Swap "developed" for "processed" everywhere it occurs in the records, and write out all their lines again with nothing else changed. Leave out the pictures.

────────

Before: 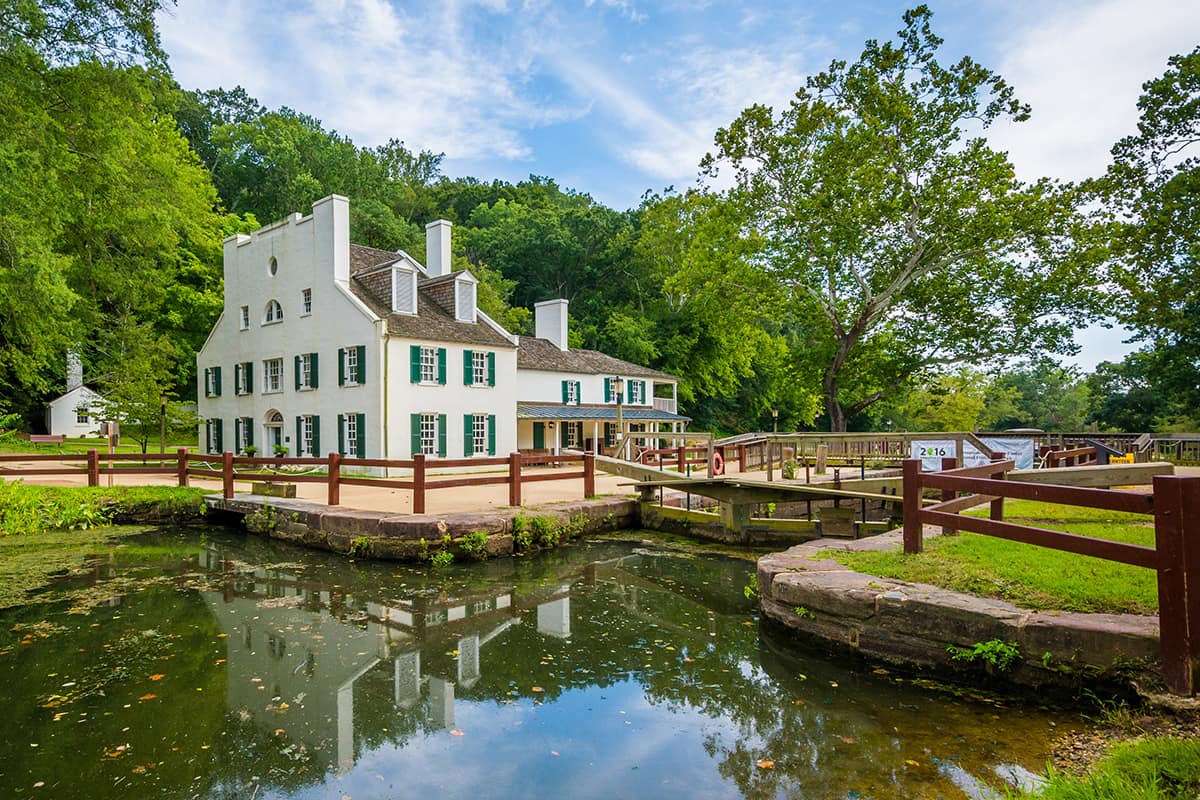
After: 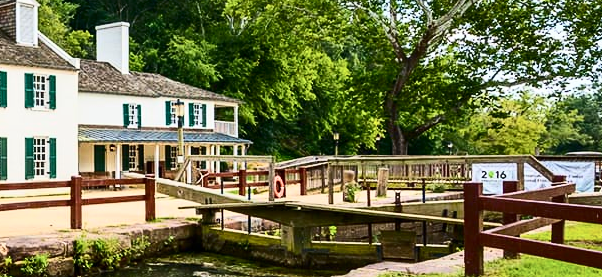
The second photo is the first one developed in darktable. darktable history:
crop: left 36.607%, top 34.735%, right 13.146%, bottom 30.611%
contrast brightness saturation: contrast 0.39, brightness 0.1
color zones: curves: ch1 [(0, 0.523) (0.143, 0.545) (0.286, 0.52) (0.429, 0.506) (0.571, 0.503) (0.714, 0.503) (0.857, 0.508) (1, 0.523)]
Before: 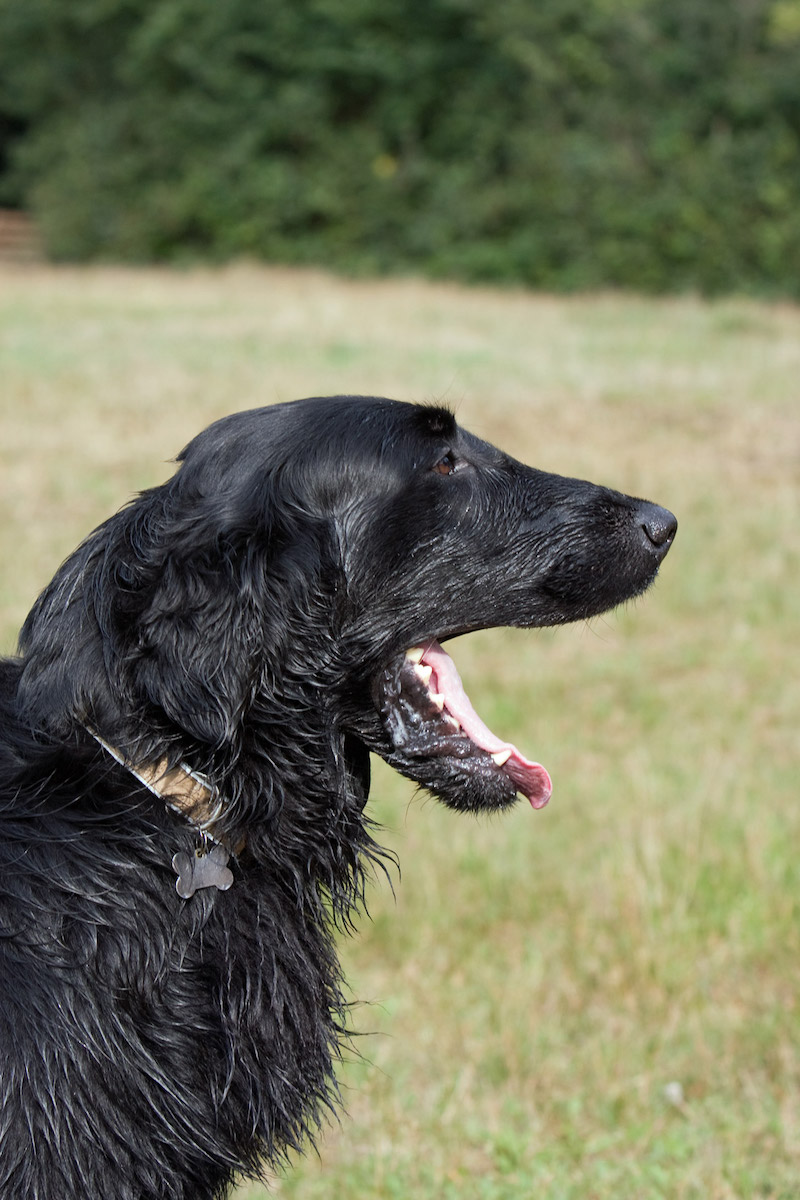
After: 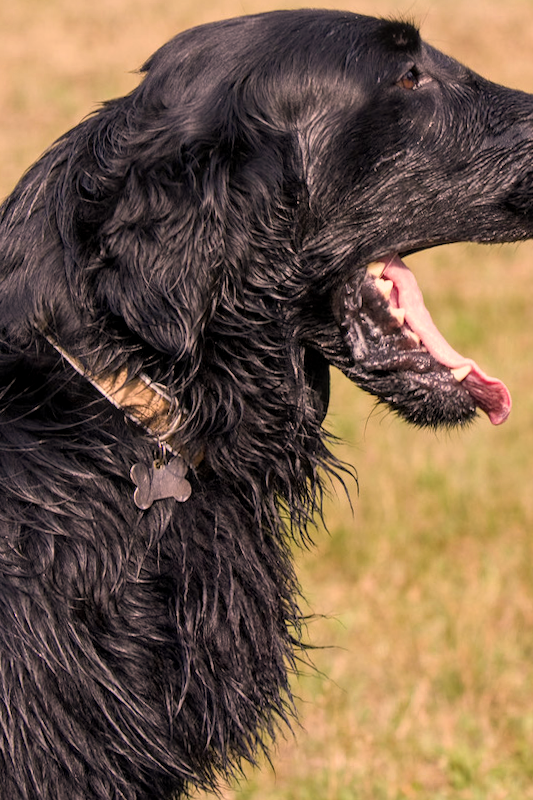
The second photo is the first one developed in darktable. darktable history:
local contrast: on, module defaults
color correction: highlights a* 21.16, highlights b* 19.61
crop and rotate: angle -0.82°, left 3.85%, top 31.828%, right 27.992%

────────

Complete output →
Before: 
After: 
The second photo is the first one processed in darktable. darktable history:
crop: left 36.607%, top 34.735%, right 13.146%, bottom 30.611%
contrast brightness saturation: contrast 0.39, brightness 0.1
color zones: curves: ch1 [(0, 0.523) (0.143, 0.545) (0.286, 0.52) (0.429, 0.506) (0.571, 0.503) (0.714, 0.503) (0.857, 0.508) (1, 0.523)]
Before: 
After: 
The second photo is the first one processed in darktable. darktable history:
local contrast: on, module defaults
color correction: highlights a* 21.16, highlights b* 19.61
crop and rotate: angle -0.82°, left 3.85%, top 31.828%, right 27.992%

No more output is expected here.